Митрохин подтвердил, что они с отцом, приходя на Бабье озеро, где был сейд, добавили не одну пару ветвистых рогов в большую кучу на скале и тоже привязывали цветные лоскутки от рубашек к стоящей неподалеку старой, засохшей лиственнице.
— А мне Макарыч говорил, что сейд был еще на Горелом озере, — добавил к рассказам Митрохина второй пастух, молчавший до того у окна.
— Это который тебе Макарыч говорил? — спросил у него дед Филя. — Не Заборщиков ли? Он в наши места, бывало, ходил…
— Он самый, — подтвердил пастух и перевернулся на живот. — Да только какой же там сейд? Я и у лопарей спрашивал — не помнят они…
— А может, не сказали тебе, Гаврилыч, не захотели? — предположил Митрохин и, обращаясь снова к Мальцеву, сказал: — Они не захотят что сказать — и не скажут. Такой народ! А что сейд на Горелом был — так это точно. Такое уж оно, Горелое озеро… Это и я скажу, что неладно там! Вот почему и стороной обходим его…
— А обходим потому, что делать там с оленем нечего, так скажи, Терентьич, — отозвался Корехов. — Рыбы, почитай, в озере нет, ягель поубавился давно, да и дикарь колхозных оленей из стада манит. Вот и не ходим. А что до чертовщины этой — болтовня одна!
По тону Митрохина Мальцев чувствовал, что старик о Горелом озере недоговорил, как будто ненароком затронул нечто запретное, а теперь, задетый пренебрежительной репликой Корехова, не знает, как быть — отстаивать ли свою правоту, или промолчать, признавая оплошность.
— А все же что там, на Горелом? — спросил Мальцев, решив добраться до истины. — Или люди пропадали?

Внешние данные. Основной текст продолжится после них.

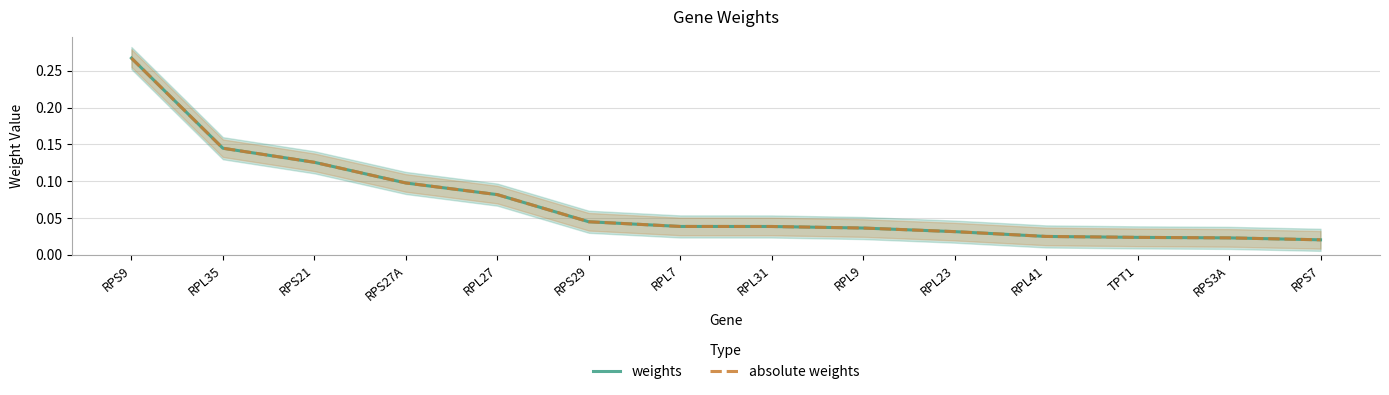

What are all the series names shown in the legend?

weights, absolute weights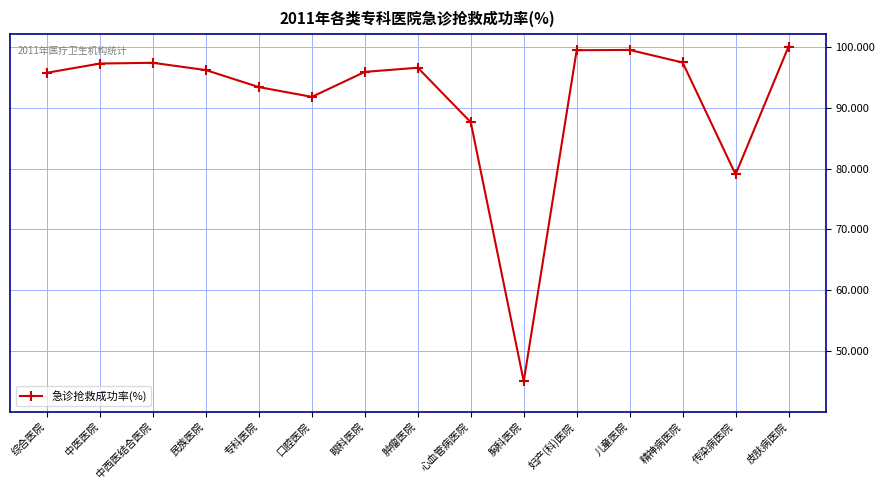

What is the ratio of the value at 精神病医院 to the value at 妇产(科)医院?

1.0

— О людях не скажу, не слыхал, — после недолгой паузы отозвался дед Филя. — Дак ведь разное говорят, всего не проверить! Мало ли кому что мерещиться станет… Я с отцом раза три парнишкой бывал, да и потом случалось. Иной раз ничего: придешь, уйдешь — озеро как озеро. А в другой раз придешь — словно кто рядом с тобой все время ходит, за спиной стоит. Глянешь — нет никого! И оленя не удержать тогда: рвется от воды, в тундру бежит, как ты его ни держи. И рыбы настоящей нет. А один раз — сам видел, о себе говорю — ночью проснулся, смотрю: сполохи над озером играют! Что, думаю, осень еще, да не в небе, у самой воды пляшет… Только приглядываться стал, а оно как полыхнет — и вверх ушло…
— Да ты, Терентьич, с вечера к бутылке не прикладывался ли? — спросил со смехом второй пастух. — Тогда и не такое увидишь!
Митрохин обиженно промолчал.
— А далеко отсюда до Горелого? — спросил Мальцев, во время разговора записывавший в свой дневник названия и приметы мест, маршруты оленьих стад и все то, что вставало перед ним в рассказах пастуха. — Как туда добираться?
— Никак, Лександрыч, на Горелое бежать собрался? — поинтересовался со своих нар Корехов, читавший новый журнал. — Далеко!
— А с него станет. Ноги что у лося — знай меряет! Ему не в устаток и на Поной сбегать, — усмехнулся второй пастух. — Ты расскажи ему, Терентьич!